The lack of a reliable indicator to assess cellular hypoxia and monitor the effectiveness of therapeutic interventions remains a major challenge in critical care medicine. In a study published in the previous issue of Critical Care, Khosravani and colleagues [1] further illustrated the independent association between mortality and blood lactate levels. They noted an independent association between mortality and blood lactate levels of above 2.0 mmol/L. Their study is important for several reasons. First, the authors cast a wide net by including all adult intensive care unit admissions (n = 13,932) occurring during a 3-year period in a well-defined patient population of 1.2 million. Over 12,000 patients had at least one lactate determination during their first 24 hours. Of these, 36% had a lactate concentration of greater than 2.0 mmol/L (the authors' definition of hyperlactatemia) and another 4% developed hyperlactatemia later. Khosravani and colleagues [1] showed that hyperlactatemia, whether present at the time of presentation or developed later, was associated with increased mortality in a concentration-dependent manner.

The work of Khosravani and colleagues [1] corroborates prior clinical studies showing that even mild hyperlactatemia portends a poor outcome in critically ill patients. These include the early observations of increased blood lactate during hemorrhagic shock [2], the classic work of Weil and Afifi in cardiopulmonary resuscitation [3], and more recent studies showing mortality rates of nearly 70% being independently associated with lactate levels of at least 3.5 mmol/L [4].

Given its retrospective nature, the study by Khosravani and colleagues is purely descriptive and sheds little light on the pathophysiology of hyperlactatemia.

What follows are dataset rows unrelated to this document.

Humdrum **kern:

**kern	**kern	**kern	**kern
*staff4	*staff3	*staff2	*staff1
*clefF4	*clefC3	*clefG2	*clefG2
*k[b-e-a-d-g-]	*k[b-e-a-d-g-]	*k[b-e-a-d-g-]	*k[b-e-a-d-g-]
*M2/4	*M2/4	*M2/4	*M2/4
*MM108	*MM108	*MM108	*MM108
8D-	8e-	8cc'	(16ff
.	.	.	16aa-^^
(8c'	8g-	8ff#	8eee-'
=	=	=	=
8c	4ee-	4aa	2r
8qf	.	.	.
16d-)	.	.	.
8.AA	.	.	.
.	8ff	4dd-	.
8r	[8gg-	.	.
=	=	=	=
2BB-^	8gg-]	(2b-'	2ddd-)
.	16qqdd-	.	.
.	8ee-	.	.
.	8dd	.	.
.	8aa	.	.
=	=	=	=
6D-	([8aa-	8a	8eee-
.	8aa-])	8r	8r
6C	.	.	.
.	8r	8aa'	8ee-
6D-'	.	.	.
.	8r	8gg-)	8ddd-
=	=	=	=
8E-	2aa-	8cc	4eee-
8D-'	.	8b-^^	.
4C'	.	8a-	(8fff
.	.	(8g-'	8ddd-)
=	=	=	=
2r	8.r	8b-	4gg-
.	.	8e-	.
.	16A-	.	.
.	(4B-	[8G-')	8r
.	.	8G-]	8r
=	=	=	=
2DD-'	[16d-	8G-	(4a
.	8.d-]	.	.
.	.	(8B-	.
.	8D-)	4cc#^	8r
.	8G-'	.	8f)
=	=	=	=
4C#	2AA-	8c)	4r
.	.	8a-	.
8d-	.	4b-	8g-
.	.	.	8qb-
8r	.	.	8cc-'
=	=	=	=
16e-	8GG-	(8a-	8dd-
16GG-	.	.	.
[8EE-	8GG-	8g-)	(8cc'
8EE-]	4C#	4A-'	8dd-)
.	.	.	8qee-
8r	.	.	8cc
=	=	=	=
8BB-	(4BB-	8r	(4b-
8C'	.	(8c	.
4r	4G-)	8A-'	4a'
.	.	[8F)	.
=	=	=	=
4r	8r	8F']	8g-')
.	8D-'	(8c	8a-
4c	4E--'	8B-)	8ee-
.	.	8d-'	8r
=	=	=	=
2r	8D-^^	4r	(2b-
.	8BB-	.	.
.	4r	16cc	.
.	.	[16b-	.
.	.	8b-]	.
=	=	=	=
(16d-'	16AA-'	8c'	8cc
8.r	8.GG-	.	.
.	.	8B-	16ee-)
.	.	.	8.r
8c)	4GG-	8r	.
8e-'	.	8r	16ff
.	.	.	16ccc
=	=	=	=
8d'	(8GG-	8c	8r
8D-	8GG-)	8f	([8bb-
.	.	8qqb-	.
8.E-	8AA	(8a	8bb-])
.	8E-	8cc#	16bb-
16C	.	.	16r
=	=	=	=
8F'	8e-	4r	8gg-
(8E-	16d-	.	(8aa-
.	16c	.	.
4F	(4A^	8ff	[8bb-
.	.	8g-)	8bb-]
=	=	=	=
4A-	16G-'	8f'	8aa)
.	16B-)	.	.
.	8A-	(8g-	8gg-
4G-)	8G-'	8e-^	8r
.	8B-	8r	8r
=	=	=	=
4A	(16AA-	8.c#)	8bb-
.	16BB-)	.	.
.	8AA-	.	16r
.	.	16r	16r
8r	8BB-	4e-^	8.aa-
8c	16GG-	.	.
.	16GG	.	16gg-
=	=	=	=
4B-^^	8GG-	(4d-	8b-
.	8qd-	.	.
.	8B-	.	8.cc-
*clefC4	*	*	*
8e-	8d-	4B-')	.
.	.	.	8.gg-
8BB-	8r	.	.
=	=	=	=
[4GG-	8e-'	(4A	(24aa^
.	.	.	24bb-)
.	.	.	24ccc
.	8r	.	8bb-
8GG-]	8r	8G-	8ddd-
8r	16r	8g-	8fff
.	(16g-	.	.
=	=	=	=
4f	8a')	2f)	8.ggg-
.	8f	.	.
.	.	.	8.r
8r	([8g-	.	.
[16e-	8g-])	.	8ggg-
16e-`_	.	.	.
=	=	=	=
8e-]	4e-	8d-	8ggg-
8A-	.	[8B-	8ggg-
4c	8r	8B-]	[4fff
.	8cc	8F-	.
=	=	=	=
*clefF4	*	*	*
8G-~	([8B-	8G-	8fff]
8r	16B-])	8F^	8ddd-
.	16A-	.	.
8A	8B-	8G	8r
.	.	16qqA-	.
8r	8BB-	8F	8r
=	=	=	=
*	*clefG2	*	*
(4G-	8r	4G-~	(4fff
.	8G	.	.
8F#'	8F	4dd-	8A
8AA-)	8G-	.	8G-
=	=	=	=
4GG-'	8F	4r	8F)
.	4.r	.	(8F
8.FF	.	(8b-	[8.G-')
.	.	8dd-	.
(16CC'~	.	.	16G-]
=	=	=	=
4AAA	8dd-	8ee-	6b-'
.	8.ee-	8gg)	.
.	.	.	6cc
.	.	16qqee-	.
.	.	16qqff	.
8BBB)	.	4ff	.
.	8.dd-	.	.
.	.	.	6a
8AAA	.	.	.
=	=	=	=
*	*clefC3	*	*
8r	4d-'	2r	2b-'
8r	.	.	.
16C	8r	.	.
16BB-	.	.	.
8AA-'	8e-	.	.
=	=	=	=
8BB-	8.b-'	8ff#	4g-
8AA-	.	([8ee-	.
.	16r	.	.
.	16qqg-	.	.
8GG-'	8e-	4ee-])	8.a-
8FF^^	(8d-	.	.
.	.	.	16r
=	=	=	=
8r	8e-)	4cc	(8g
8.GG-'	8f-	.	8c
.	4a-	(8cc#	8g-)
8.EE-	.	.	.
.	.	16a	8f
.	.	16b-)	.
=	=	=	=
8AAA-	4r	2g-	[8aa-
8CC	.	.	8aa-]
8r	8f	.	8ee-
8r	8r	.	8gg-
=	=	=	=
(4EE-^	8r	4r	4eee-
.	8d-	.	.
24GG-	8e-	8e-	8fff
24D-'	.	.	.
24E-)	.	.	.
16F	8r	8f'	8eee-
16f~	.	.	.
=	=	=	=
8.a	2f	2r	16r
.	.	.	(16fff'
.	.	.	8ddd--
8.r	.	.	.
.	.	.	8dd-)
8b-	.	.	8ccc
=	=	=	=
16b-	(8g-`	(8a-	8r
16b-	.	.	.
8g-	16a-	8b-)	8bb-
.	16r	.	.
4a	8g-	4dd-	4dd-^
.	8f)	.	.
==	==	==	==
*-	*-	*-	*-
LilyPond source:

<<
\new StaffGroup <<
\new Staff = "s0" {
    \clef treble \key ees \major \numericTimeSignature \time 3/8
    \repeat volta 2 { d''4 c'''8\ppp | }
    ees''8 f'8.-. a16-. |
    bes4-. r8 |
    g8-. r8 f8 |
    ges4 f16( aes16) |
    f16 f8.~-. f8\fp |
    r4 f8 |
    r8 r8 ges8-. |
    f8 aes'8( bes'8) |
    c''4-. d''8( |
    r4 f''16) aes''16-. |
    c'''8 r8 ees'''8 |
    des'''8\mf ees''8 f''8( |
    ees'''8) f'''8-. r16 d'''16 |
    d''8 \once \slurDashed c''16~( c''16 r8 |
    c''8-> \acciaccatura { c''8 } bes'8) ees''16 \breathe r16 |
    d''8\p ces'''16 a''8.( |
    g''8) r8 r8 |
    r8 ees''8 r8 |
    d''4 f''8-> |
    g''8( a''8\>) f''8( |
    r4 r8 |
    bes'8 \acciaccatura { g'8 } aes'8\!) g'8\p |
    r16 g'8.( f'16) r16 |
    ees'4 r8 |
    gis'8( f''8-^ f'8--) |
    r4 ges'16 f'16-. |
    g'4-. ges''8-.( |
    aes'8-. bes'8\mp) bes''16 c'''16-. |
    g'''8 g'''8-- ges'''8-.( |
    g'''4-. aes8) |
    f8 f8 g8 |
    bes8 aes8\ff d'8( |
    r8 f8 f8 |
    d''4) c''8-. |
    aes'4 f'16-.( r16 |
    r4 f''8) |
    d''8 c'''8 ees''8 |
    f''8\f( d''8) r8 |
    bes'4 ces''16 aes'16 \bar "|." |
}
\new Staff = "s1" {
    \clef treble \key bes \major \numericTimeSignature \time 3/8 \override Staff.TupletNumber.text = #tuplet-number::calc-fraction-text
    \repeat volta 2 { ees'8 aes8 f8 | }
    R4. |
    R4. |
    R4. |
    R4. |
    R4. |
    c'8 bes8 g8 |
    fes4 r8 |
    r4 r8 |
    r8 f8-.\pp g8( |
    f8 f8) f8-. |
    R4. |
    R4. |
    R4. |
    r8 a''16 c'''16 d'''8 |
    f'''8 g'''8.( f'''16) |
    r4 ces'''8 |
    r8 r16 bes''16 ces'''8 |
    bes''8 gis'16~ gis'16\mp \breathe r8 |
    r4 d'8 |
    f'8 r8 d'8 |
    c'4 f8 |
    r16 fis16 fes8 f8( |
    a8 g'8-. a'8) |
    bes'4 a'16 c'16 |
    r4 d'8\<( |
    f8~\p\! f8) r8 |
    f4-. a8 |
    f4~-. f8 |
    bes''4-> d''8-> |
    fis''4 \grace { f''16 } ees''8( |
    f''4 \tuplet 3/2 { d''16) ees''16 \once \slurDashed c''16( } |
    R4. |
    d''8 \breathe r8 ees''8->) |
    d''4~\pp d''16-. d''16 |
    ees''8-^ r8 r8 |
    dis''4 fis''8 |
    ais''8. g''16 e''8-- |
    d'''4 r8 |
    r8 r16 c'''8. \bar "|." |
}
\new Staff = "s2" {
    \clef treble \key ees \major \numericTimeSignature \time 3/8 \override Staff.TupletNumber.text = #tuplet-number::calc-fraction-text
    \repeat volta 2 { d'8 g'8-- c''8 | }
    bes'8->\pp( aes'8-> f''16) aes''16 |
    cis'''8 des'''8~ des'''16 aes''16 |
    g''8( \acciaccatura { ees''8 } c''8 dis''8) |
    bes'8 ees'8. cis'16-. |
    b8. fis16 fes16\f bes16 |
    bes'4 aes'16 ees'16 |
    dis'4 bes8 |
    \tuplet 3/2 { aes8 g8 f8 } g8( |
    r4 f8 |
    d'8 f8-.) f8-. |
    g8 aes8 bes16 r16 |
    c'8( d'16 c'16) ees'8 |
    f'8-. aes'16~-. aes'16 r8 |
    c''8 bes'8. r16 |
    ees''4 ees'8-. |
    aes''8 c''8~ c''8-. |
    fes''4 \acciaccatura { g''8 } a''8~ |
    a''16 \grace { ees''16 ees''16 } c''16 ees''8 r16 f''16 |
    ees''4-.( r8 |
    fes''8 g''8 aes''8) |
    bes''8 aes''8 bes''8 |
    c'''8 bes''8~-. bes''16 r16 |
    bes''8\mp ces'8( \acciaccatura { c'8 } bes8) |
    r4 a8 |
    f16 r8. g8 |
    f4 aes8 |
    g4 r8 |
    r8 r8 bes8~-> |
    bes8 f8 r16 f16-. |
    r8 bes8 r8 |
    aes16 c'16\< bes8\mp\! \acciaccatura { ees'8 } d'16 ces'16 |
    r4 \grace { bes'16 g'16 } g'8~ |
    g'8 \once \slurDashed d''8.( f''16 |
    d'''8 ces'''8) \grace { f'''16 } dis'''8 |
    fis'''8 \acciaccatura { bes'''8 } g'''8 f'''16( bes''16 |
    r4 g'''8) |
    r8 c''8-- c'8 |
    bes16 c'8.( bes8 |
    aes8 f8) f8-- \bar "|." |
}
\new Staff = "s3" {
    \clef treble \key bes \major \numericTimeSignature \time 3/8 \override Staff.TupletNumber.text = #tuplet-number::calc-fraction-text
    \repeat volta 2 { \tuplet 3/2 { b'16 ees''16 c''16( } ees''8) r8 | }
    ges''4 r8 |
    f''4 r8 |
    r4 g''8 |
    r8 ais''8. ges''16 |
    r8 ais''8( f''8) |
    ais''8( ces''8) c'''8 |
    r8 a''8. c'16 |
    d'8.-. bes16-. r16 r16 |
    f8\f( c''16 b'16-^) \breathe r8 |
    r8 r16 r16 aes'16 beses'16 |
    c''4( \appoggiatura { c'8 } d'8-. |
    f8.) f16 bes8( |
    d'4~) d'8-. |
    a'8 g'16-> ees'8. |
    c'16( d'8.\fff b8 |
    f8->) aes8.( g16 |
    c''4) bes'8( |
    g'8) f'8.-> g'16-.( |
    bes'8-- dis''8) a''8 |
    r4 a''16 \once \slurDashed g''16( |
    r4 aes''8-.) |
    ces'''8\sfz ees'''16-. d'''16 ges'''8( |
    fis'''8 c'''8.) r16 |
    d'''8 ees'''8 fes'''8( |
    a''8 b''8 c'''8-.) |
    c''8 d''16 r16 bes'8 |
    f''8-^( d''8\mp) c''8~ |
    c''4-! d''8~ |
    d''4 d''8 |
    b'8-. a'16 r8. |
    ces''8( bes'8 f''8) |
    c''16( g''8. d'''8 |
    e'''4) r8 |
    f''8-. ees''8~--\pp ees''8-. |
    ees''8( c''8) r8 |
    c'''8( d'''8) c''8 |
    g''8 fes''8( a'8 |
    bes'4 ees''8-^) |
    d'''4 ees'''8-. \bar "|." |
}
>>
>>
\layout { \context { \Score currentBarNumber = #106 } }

The relationship between lactic acidosis and shock was first noted in 1843 by Johann Scherer, a German physician-chemist [5]. Louis Pasteur later advanced the theory that lactate was a hypoxia-related noxious metabolite [6]. Over half a century passed before the discoveries of the glycolytic pathway and the tricarboxylic acid (TCA) cycle [7] provided the metabolic framework to associate increases in blood lactate with tissue hypoxia [8]. Hyperlactatemia, however, carries different connotations, depending on the individual's physiological condition. For example, one would not predict the immediate demise of the Olympic athlete Michael Phelps based on an elevated blood lactate measured after a swim meet! This allusion to athletic prowess is not flippant: much of our understanding of lactate production in humans derives from exercise physiology [9], a paradigm that may not be wholly applicable to critical illness.

The failure to increase survival by increasing systemic oxygen delivery [10] suggests that mechanisms other than tissue hypoperfusion are responsible for the hyperlactatemia of critical illness. Among other factors that influence lactate accumulation in non-hypoxic cellular environments are an inflammation-induced upregulation of the glycolitic flux, alterations in lactate-clearing mechanisms, and increases in the work of breathing.

The metabolisms of lactate and glucose in sepsis are tied to the cellular inflammatory response [11]. Fully oxygenated tissues may increase lactate production due to an enhanced glycolytic rate. This is regulated by cellular transcription factors such as the hypoxia-inducible factor 1 (HIF-1), which transcribes hundreds of genes in a cell type-specific manner. HIF-1 promotes the formation of lactate from pyruvate by activating lactate dehydrogenase and inducing pyruvate dehydrogenase kinase 1, an enzyme that drives pyruvate away from the TCA cycle.

Elevations in blood lactate concentration also may result from an imbalance between production and clearance rates [12]. The liver efficiently removes lactate from blood, converting the lactate to glycogen (Cori cycle) [13]. Other organs capable of removing lactate from blood, such as the kidneys, brain, and skeletal muscle, also may be adversely affected by critically illness [14].

Finally, one must account for the contribution of work-of-breathing increases in the presence of pulmonary edema and metabolic acidosis. Severe hyperlactatemia relating to ventilatory effort has been reported in asthmatic patients during acute exacerbations [15]. In addition, pulmonary lactate release occurs in direct proportion to lung injury, perhaps produced by highly active inflammatory cells [16]. How sepsis and other critical illnesses affect lactate production and clearance is by no means clear, but the data provided by Khosravani and colleagues spur us to continue the undertaking that began a century and a half ago with Scherer and Pasteur.